Jarir Marketing Co. announces its Interim Financial Results for the Period Ending on 2019-09-30 ( Nine Months )

ELEMENT CURRENT QUARTER SIMILAR QUARTER FOR PREVIOUS YEAR % CHANGE PREVIOUS QUARTER % CHANGE
Sales/Revenue 2,251.2 1,932.1 16.515 1,892.6 18.947
Gross Profit (Loss) 389.1 338.6 14.914 233.9 66.353
Operational Profit (Loss) 329.3 294.6 11.778 190.6 72.77
Net Profit (Loss) after Zakat and Tax 305 288 5.902 169.1 80.366
Total Comprehensive Income 306.6 288 6.458 173.2 77.02
All figures are in (Millions) Saudi Arabia, Riyals
 
ELEMENT CURRENT PERIOD SIMILAR PERIOD FOR PREVIOUS YEAR % CHANGE
Sales/Revenue 6,030.5 5,224.8 15.42
Gross Profit (Loss) 925.2 793.8 16.553
Operational Profit (Loss) 773.8 679.6 13.861
Net Profit (Loss) after Zakat and Tax 707.8 669.7 5.689
Total Comprehensive Income 713.5 669.7 6.54
Total Share Holders Equity (after Deducting Minority Equity) 1,668.5 1,688.2 -1.2
Profit (Loss) per Share 5.9 5.58  
 
All figures are in (Millions) Saudi Arabia Riyals
 
ELEMENT LIST EXPLANATION
Increase (Decrease) in Net Profit for Current Quarter Compared to the Same Quarter of the Previous Year is Attributed to Reasons for increase:
Increase in sales of most of sections particularly electronics section driven by smart phones sales, and computers section. Increased number of showrooms from 53 to 59 partly contributed to increased retail sales. Despite sales increase of 16.5%, net income increase was limited to 5.9% due to relative decline in profit margins attributed to promotional price offers and change in sales mix, and due to increased selling & marketing expenses and non-operating expenses.
Increase (Decrease) in Net Profit for Current Quarter Compared to the Previous Quarter is Attributed to Reasons for increase:
- Increase in retail sales in most of sections enhanced by back to school .season
- Increase in wholesales which are .strongly linked to back to school season
- Improved profit margins attributed to change in sales mix in favor of relatively high profit margin sections.

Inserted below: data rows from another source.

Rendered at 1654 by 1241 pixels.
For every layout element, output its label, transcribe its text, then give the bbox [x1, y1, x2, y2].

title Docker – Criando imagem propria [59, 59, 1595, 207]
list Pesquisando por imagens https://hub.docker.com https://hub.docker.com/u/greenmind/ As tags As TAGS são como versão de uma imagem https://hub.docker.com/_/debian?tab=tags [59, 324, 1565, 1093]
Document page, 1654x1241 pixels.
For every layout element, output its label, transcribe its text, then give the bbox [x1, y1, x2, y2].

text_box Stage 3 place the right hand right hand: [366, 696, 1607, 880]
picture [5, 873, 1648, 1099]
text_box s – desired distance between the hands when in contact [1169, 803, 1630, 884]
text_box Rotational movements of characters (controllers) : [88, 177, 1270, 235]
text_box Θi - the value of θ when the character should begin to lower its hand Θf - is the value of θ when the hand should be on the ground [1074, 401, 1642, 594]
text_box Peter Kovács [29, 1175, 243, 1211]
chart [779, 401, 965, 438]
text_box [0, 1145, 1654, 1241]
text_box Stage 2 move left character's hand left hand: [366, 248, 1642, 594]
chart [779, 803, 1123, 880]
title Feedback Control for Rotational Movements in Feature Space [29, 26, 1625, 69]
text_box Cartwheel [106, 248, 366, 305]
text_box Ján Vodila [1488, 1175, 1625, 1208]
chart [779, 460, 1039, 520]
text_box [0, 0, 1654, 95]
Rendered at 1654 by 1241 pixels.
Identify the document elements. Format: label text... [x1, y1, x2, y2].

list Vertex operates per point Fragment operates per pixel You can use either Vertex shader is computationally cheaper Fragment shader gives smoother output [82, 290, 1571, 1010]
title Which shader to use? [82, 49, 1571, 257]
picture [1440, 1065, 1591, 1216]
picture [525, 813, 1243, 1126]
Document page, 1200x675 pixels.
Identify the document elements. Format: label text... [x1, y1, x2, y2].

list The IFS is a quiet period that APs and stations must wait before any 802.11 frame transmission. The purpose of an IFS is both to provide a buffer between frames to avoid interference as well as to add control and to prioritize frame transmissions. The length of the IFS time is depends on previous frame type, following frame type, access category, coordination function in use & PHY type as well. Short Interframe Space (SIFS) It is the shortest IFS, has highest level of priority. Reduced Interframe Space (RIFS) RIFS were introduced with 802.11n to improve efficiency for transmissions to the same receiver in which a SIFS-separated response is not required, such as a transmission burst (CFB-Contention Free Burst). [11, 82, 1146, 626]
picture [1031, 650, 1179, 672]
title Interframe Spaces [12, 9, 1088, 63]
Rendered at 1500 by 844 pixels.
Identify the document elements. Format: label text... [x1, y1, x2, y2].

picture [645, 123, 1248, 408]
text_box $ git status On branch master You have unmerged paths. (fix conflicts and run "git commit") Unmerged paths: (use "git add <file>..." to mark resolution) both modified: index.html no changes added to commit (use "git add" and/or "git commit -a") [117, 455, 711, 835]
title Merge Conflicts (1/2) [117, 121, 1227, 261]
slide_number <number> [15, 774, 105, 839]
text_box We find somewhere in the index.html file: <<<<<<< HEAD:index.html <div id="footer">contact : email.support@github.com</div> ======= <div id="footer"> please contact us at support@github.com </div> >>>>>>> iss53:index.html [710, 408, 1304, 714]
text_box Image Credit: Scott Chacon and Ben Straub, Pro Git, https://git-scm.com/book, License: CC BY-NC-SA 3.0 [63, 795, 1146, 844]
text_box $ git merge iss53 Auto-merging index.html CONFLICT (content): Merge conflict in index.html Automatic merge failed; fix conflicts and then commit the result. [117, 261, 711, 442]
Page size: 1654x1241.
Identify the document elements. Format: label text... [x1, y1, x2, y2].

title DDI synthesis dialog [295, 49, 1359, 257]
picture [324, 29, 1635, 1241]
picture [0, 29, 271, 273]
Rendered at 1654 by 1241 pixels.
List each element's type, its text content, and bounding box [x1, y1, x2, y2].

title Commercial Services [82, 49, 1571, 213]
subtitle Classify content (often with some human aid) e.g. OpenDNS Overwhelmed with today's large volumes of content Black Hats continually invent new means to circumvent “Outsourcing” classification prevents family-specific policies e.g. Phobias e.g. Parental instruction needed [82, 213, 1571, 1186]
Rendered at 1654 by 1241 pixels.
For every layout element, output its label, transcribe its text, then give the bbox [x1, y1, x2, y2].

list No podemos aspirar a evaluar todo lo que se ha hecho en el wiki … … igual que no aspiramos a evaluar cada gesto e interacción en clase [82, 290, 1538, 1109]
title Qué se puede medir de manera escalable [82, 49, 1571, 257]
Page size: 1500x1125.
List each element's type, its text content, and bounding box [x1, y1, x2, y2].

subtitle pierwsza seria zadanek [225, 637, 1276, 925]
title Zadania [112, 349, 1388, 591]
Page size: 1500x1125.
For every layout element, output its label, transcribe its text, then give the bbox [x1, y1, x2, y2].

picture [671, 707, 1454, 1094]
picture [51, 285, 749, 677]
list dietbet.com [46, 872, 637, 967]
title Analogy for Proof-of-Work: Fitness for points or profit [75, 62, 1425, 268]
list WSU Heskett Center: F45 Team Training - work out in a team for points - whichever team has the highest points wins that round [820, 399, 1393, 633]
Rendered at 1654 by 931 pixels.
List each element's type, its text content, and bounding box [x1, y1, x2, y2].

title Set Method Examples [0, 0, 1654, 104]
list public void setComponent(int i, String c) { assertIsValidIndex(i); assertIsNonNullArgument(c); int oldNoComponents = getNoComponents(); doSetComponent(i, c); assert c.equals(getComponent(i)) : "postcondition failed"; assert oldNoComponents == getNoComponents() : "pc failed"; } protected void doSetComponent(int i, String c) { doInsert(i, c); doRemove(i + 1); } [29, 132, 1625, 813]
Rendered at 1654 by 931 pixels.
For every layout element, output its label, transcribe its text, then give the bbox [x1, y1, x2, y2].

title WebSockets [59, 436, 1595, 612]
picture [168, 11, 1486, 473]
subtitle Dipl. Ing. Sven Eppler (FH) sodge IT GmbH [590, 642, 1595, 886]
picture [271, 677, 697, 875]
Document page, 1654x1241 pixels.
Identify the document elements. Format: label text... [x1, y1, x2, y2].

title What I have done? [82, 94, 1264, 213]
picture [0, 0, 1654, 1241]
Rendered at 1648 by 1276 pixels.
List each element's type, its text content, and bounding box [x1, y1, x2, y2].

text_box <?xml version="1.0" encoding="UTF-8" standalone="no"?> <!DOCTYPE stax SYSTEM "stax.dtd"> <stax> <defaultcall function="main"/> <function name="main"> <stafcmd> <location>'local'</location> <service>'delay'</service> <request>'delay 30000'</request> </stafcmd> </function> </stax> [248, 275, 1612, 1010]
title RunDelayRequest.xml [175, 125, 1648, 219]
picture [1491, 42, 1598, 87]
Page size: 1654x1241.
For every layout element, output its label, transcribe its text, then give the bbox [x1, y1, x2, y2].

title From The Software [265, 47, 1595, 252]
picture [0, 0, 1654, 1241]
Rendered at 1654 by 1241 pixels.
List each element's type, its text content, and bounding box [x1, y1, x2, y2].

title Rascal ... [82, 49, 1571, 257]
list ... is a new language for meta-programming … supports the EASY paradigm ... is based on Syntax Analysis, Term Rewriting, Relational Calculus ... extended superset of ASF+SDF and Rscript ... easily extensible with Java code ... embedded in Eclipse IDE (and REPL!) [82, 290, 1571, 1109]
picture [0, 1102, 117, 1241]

Increase (Decrease) in Net Profit for Current Period Compared to the Similar Period of the Previous Year is Attributed to Reasons for increase:
Increase in sales of most of sections particularly electronics section driven by smart phones sales, and computers section. Increased number of showrooms from 53 to 59 partly contributed to increased retail sales. Despite estimated sales increase of 15.4%, net income increase was limited to 5.7% due to relative decline in profit margins attributed to promotional price offers and change in sales mix, and due to increased selling & marketing expenses and non-operating expenses.
Basis of the External Auditor's Opinion Unmodified opinion
Reclassification of Comparison Items 'Certain comparative figures of the prior period have been reclassified to conform with the presentation of the current period.
Additional Information The company applied IFRS 16 with a date of-initial application of 1 January 2019.
The application resulted a significant impact on the classification of leases of the Company and its subsidiaries (as lessees) in the statement of income, as the rent expenses are replaced with depreciation of right of use and finance cost. This resulted in a significant increase in both depreciation expense and finance cost and a significant decrease of rent expense as compared to the prior periods. The increase of finance cost is attributed to the use of present value concept in the application of IFRS 16.
- When comparing the current period with same period of prior year, it should be noted that a significant portion of the currently presented finance cost was included in the determination of gross profit and income from operations in the prior periods presented. For more information, please refer to footnote on the application of IFRS 16 in the financial statements of the third quarter of 2019.
For all periods presented, earnings per share information is calculated based on the new number of shares post the capital increase through bonus shares on 28 October 2018, the date on which the Extraordinary General Assembly approved the capital increase.
Increase of comprehensive income over net income is mainly attributed to foreign exchange gain resulting from the subsidiary in Egypt due to favorable changes in exchange rate of EGP against SAR.
Four new showrooms were opened during -the period on 24/3/2019, 30/4/2019, 16/5/2019, and 1/8/2019.